━━━━━ 本文

個人再生委員は、財産・収入状況の調査や再生計画案作成につき助言・勧告をするなどが主な役割です(民再223・244)。個人再生委員が選任されるかどうかは、各裁判所により異なります。
最低弁済額の算定
再生債務者は、「最低弁済額」以上を、原則3年間(特別な事情がある場合は5年まで延長可)の分割払いで返済していかなければいけません。
最低弁済額は、次の各条件による算出額の最も高いものとなります。
- 残存債務を基準に算出される「最低弁済基準」
- 所有財産を処分した場合に見込まれる「清算価値」
- 収入を基準に算出される「可処分所得」(給与所得者等再生のみ)
例えば、小規模個人再生を利用する場合において、最低弁済基準が「100万円」、清算価値が「80万円」となったときには、最低弁済額は「100万円」となります。3年間の分割払いで計算すると、1ヶ月あたり最低でも27,778円を返済することになります。
1. 最低弁済基準
最低弁済基準は、「住宅ローンなどを除いた残存債務総額」を基に、下記表のとおり算出します(民再231II)。「住宅ローンなどを除いた残存債務総額」の算出方法は、小規模個人再生の利用条件をご覧下さい。
住宅ローンなどを除いた残存債務総額 (X) | 最低弁済基準 |
---|---|
X<100万円 | X |
100万円≦X≦500万円 | 100万円 |
500万円<X≦1,500万円 | 0.2X |
1,500万円<X≦3,000万円 | 300万円 |
3,000万円<X≦5,000万円 | 0.1X |
2. 清算価値
「清算価値」とは、仮に破産手続により債務者の全財産を換価した場合に、債権者に配当できると予想される金額のことです。個人再生は、自己破産と同程度に債権者に負担を強いる手続です。したがって、破産手続による予想配当金以上の最低弁済額が再生手続上保障されます(民再25二・174II四・238・241II二)。
清算価値の算定方法は、所有財産の種類別に、詳細に設定されています。詳しくは、司法書士・弁護士などの専門家にご相談下さい。

━━━━━━━━━━
━━━━━ データ抜粋

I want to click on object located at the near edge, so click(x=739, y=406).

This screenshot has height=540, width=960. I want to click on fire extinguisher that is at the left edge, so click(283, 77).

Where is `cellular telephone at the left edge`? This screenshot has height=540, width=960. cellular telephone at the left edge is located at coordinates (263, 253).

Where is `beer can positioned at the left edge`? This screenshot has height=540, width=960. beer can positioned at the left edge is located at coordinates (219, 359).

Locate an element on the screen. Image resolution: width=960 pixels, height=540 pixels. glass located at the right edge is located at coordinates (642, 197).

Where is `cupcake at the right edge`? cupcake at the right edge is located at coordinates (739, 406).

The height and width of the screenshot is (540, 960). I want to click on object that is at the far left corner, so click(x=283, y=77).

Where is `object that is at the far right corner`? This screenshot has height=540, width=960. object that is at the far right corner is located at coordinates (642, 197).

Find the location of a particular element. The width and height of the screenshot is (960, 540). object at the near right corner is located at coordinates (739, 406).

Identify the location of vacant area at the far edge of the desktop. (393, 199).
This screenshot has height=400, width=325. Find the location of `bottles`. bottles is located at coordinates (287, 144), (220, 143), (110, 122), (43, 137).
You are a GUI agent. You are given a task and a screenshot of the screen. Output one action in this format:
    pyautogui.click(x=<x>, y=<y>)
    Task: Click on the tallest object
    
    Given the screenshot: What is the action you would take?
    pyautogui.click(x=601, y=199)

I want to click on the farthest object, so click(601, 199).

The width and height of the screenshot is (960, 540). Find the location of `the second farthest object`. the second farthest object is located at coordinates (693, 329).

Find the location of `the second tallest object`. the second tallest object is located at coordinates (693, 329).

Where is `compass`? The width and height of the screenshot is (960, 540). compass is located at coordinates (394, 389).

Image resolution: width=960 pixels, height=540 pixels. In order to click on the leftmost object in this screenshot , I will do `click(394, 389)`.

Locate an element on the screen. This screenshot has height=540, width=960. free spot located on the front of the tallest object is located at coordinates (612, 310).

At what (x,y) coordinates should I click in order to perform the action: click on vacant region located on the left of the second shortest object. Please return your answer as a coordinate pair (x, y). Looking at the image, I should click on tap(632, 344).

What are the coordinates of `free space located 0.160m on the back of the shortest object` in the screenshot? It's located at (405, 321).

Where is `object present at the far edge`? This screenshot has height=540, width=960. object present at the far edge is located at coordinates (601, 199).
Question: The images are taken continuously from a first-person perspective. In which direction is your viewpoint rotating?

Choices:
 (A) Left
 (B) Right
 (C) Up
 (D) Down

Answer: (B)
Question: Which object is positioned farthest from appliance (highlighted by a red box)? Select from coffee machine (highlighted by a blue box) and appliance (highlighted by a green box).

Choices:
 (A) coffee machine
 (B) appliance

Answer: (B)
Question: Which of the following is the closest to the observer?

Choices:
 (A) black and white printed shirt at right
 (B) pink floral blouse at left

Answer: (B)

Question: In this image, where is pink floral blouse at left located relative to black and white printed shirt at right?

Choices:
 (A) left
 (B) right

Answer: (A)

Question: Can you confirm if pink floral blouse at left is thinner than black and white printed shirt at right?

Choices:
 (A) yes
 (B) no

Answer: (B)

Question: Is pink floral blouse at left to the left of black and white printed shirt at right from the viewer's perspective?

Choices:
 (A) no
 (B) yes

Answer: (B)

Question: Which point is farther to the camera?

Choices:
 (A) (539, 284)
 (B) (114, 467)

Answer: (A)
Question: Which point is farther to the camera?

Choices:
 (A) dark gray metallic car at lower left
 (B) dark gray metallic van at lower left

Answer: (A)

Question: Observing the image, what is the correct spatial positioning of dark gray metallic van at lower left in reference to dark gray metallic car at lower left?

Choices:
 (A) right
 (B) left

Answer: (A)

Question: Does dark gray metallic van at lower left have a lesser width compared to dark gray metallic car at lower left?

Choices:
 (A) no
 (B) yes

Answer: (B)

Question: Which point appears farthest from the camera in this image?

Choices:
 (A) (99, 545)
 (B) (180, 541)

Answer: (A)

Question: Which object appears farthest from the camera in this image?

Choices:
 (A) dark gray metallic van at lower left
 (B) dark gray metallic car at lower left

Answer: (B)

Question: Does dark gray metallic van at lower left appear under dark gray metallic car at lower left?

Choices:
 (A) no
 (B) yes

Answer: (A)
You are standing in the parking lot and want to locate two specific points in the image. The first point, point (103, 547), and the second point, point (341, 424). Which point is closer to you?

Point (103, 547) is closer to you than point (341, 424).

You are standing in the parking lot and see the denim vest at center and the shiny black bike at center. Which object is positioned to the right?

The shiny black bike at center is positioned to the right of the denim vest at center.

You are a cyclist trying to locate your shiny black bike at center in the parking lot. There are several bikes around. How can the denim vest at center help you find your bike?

━━━━━━━━━━

やること:
本文のうち「個人再生委員は、財産・収入状」を含むところから書き写し、「円を返済することになります。」を写し終えたところで止めてください。

最終回答:
個人再生委員は、財産・収入状況の調査や再生計画案作成につき助言・勧告をするなどが主な役割です(民再223・244)。個人再生委員が選任されるかどうかは、各裁判所により異なります。
最低弁済額の算定
再生債務者は、「最低弁済額」以上を、原則3年間(特別な事情がある場合は5年まで延長可)の分割払いで返済していかなければいけません。
最低弁済額は、次の各条件による算出額の最も高いものとなります。
- 残存債務を基準に算出される「最低弁済基準」
- 所有財産を処分した場合に見込まれる「清算価値」
- 収入を基準に算出される「可処分所得」(給与所得者等再生のみ)
例えば、小規模個人再生を利用する場合において、最低弁済基準が「100万円」、清算価値が「80万円」となったときには、最低弁済額は「100万円」となります。3年間の分割払いで計算すると、1ヶ月あたり最低でも27,778円を返済することになります。